• INPUT FOR THIS TASK:
Start of Block

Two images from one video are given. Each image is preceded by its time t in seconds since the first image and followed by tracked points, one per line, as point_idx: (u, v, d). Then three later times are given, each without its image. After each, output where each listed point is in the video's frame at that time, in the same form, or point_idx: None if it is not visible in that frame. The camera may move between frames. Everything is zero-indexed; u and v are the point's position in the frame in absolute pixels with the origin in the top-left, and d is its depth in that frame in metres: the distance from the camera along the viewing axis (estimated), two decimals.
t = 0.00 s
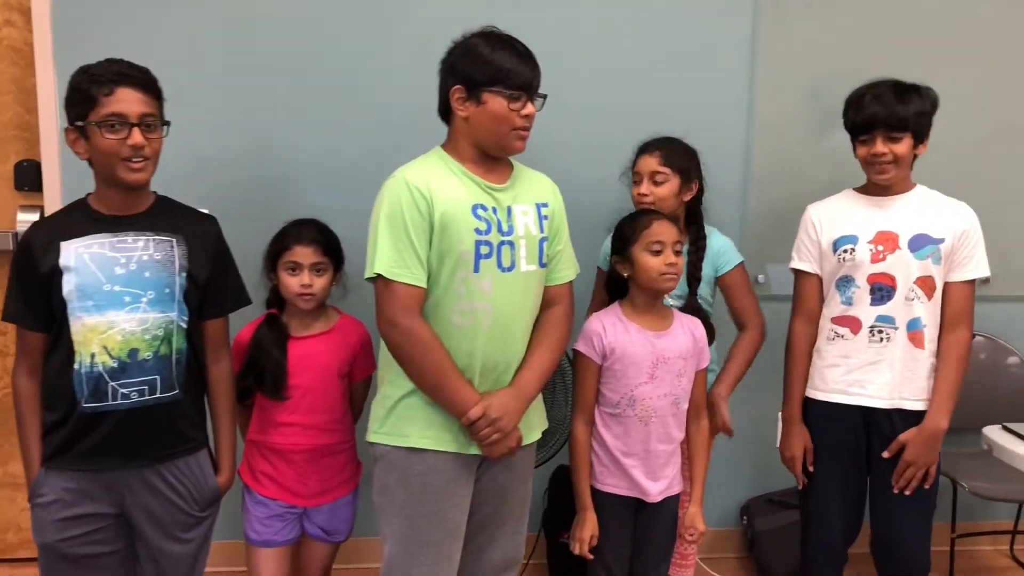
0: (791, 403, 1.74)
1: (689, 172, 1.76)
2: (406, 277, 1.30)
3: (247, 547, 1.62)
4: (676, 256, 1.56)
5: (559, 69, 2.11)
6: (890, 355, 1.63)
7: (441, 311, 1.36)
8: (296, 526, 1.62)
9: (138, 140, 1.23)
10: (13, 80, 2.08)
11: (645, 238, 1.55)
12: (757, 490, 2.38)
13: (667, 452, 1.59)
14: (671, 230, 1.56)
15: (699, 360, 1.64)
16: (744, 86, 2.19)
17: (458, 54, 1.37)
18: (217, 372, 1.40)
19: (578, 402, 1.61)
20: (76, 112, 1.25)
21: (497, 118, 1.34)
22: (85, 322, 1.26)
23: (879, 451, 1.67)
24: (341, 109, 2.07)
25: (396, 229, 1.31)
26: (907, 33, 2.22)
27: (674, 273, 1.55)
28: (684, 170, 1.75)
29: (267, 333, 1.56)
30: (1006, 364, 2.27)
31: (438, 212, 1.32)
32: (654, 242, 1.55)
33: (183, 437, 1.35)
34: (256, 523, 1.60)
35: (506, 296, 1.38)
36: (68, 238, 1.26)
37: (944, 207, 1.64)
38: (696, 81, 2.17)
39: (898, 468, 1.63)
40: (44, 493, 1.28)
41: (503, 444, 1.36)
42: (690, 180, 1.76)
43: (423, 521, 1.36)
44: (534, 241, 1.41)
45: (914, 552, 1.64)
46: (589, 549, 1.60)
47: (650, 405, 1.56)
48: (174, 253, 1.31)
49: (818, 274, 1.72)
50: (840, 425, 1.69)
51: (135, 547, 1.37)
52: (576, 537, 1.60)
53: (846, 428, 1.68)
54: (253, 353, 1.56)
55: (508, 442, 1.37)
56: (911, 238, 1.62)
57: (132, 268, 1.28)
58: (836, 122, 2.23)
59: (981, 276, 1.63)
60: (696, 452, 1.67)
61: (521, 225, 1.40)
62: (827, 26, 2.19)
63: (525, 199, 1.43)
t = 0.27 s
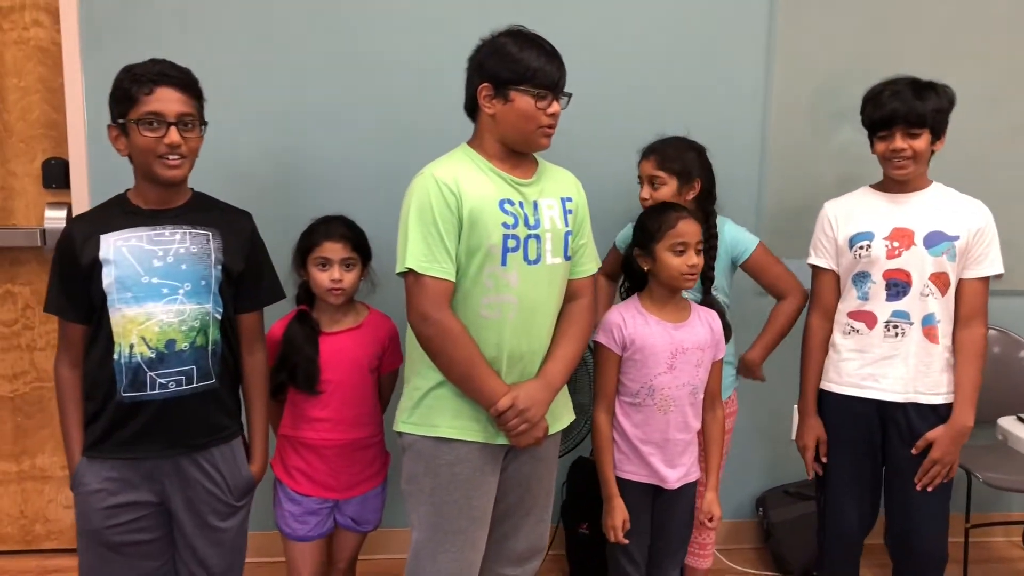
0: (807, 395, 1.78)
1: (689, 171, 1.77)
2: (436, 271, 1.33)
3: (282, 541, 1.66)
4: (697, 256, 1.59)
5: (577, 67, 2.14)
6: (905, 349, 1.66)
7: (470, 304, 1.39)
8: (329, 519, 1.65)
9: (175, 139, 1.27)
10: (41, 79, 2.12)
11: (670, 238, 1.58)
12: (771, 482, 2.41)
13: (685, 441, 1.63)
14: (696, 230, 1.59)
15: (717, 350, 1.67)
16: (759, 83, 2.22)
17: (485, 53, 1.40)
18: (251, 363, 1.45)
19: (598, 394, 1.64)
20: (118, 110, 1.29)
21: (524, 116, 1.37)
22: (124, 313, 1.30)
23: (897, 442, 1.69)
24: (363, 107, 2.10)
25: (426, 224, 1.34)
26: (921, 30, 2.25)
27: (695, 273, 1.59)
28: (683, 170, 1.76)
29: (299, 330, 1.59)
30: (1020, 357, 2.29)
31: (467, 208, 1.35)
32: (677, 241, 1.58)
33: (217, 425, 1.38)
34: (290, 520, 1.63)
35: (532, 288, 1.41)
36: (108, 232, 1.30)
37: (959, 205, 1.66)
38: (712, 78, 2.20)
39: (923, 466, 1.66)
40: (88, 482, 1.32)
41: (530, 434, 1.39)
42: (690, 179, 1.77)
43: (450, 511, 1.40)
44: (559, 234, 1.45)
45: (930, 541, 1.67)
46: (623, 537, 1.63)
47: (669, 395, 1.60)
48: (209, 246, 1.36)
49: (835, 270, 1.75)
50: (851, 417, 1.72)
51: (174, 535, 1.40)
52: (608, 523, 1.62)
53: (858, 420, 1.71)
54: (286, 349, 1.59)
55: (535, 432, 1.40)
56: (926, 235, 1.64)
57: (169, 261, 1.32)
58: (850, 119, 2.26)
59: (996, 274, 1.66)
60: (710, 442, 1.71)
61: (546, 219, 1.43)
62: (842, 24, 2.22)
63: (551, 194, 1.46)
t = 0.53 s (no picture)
0: (805, 386, 1.80)
1: (683, 162, 1.79)
2: (447, 260, 1.36)
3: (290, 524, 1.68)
4: (699, 247, 1.62)
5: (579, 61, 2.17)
6: (906, 338, 1.69)
7: (479, 293, 1.42)
8: (338, 502, 1.68)
9: (189, 133, 1.29)
10: (47, 72, 2.13)
11: (673, 229, 1.61)
12: (769, 469, 2.45)
13: (689, 427, 1.67)
14: (700, 221, 1.62)
15: (718, 338, 1.70)
16: (758, 76, 2.25)
17: (492, 45, 1.42)
18: (263, 352, 1.48)
19: (602, 381, 1.67)
20: (133, 102, 1.31)
21: (533, 108, 1.40)
22: (140, 302, 1.32)
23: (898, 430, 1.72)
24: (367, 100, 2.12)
25: (436, 214, 1.36)
26: (918, 24, 2.28)
27: (696, 264, 1.62)
28: (678, 161, 1.79)
29: (311, 320, 1.62)
30: (1014, 346, 2.33)
31: (476, 198, 1.37)
32: (681, 233, 1.61)
33: (231, 412, 1.42)
34: (300, 499, 1.66)
35: (540, 276, 1.44)
36: (123, 222, 1.32)
37: (950, 195, 1.71)
38: (711, 71, 2.23)
39: (926, 448, 1.70)
40: (105, 470, 1.34)
41: (539, 419, 1.42)
42: (685, 170, 1.79)
43: (461, 495, 1.43)
44: (565, 224, 1.48)
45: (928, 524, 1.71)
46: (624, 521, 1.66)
47: (673, 381, 1.63)
48: (223, 237, 1.38)
49: (831, 261, 1.77)
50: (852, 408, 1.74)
51: (188, 522, 1.43)
52: (608, 510, 1.66)
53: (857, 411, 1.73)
54: (298, 339, 1.62)
55: (543, 418, 1.43)
56: (925, 225, 1.68)
57: (184, 251, 1.34)
58: (847, 112, 2.30)
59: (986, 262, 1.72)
60: (711, 427, 1.74)
61: (553, 209, 1.46)
62: (839, 18, 2.25)
63: (556, 184, 1.49)
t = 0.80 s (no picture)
0: (802, 381, 1.78)
1: (666, 149, 1.82)
2: (440, 249, 1.38)
3: (280, 509, 1.70)
4: (687, 236, 1.65)
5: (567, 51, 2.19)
6: (893, 327, 1.72)
7: (471, 280, 1.44)
8: (329, 491, 1.70)
9: (184, 122, 1.30)
10: (35, 60, 2.13)
11: (662, 219, 1.63)
12: (754, 455, 2.49)
13: (678, 413, 1.69)
14: (688, 211, 1.65)
15: (705, 326, 1.73)
16: (744, 67, 2.28)
17: (481, 35, 1.43)
18: (256, 339, 1.50)
19: (592, 369, 1.70)
20: (127, 92, 1.32)
21: (523, 97, 1.42)
22: (137, 290, 1.33)
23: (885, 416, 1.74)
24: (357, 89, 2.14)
25: (429, 203, 1.38)
26: (901, 16, 2.31)
27: (685, 253, 1.65)
28: (661, 148, 1.81)
29: (304, 306, 1.63)
30: (993, 334, 2.37)
31: (468, 187, 1.39)
32: (670, 222, 1.63)
33: (228, 398, 1.43)
34: (291, 491, 1.67)
35: (530, 263, 1.46)
36: (118, 210, 1.33)
37: (922, 183, 1.77)
38: (697, 62, 2.25)
39: (920, 428, 1.73)
40: (102, 455, 1.36)
41: (531, 405, 1.45)
42: (668, 157, 1.82)
43: (455, 481, 1.45)
44: (553, 211, 1.50)
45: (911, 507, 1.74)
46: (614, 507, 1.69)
47: (661, 368, 1.66)
48: (218, 224, 1.39)
49: (820, 254, 1.75)
50: (843, 398, 1.75)
51: (185, 507, 1.45)
52: (598, 497, 1.69)
53: (847, 400, 1.75)
54: (290, 327, 1.63)
55: (535, 403, 1.46)
56: (908, 217, 1.72)
57: (180, 239, 1.36)
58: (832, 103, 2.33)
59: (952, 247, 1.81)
60: (701, 414, 1.77)
61: (542, 197, 1.48)
62: (824, 10, 2.28)
63: (544, 173, 1.52)
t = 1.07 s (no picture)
0: (798, 372, 1.75)
1: (648, 141, 1.82)
2: (421, 238, 1.38)
3: (256, 497, 1.71)
4: (668, 226, 1.65)
5: (549, 40, 2.19)
6: (871, 315, 1.74)
7: (452, 270, 1.44)
8: (306, 477, 1.71)
9: (166, 107, 1.29)
10: (13, 46, 2.11)
11: (643, 209, 1.64)
12: (734, 444, 2.51)
13: (661, 403, 1.70)
14: (669, 201, 1.65)
15: (687, 316, 1.74)
16: (726, 58, 2.28)
17: (460, 23, 1.43)
18: (237, 328, 1.49)
19: (573, 359, 1.70)
20: (106, 78, 1.30)
21: (502, 85, 1.42)
22: (119, 279, 1.32)
23: (857, 403, 1.76)
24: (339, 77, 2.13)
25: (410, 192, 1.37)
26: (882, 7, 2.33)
27: (666, 243, 1.65)
28: (644, 140, 1.82)
29: (280, 295, 1.64)
30: (970, 325, 2.39)
31: (449, 176, 1.39)
32: (652, 212, 1.64)
33: (210, 387, 1.43)
34: (266, 477, 1.68)
35: (510, 252, 1.47)
36: (97, 198, 1.32)
37: (897, 171, 1.79)
38: (679, 53, 2.26)
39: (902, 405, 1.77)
40: (85, 445, 1.35)
41: (512, 393, 1.46)
42: (650, 149, 1.82)
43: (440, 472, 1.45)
44: (532, 200, 1.51)
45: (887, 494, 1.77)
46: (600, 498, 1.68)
47: (644, 357, 1.66)
48: (199, 213, 1.39)
49: (801, 244, 1.75)
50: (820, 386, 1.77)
51: (168, 497, 1.44)
52: (583, 488, 1.68)
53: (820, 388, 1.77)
54: (266, 314, 1.63)
55: (516, 392, 1.46)
56: (885, 206, 1.74)
57: (161, 227, 1.35)
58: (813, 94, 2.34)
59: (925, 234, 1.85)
60: (683, 404, 1.77)
61: (520, 186, 1.48)
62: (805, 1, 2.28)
63: (522, 161, 1.52)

End of Block

• DIRECTIONS:
Extract from the listing above the lines between the line containing "27: (695, 273, 1.59)" and the line containing "39: (923, 466, 1.66)", keeping both of those lines. Output nothing else.

• ANSWER TO THE PROBLEM:
27: (695, 273, 1.59)
28: (683, 170, 1.76)
29: (299, 330, 1.59)
30: (1020, 357, 2.29)
31: (467, 208, 1.35)
32: (677, 241, 1.58)
33: (217, 425, 1.38)
34: (290, 520, 1.63)
35: (532, 288, 1.41)
36: (108, 232, 1.30)
37: (959, 205, 1.66)
38: (712, 78, 2.20)
39: (923, 466, 1.66)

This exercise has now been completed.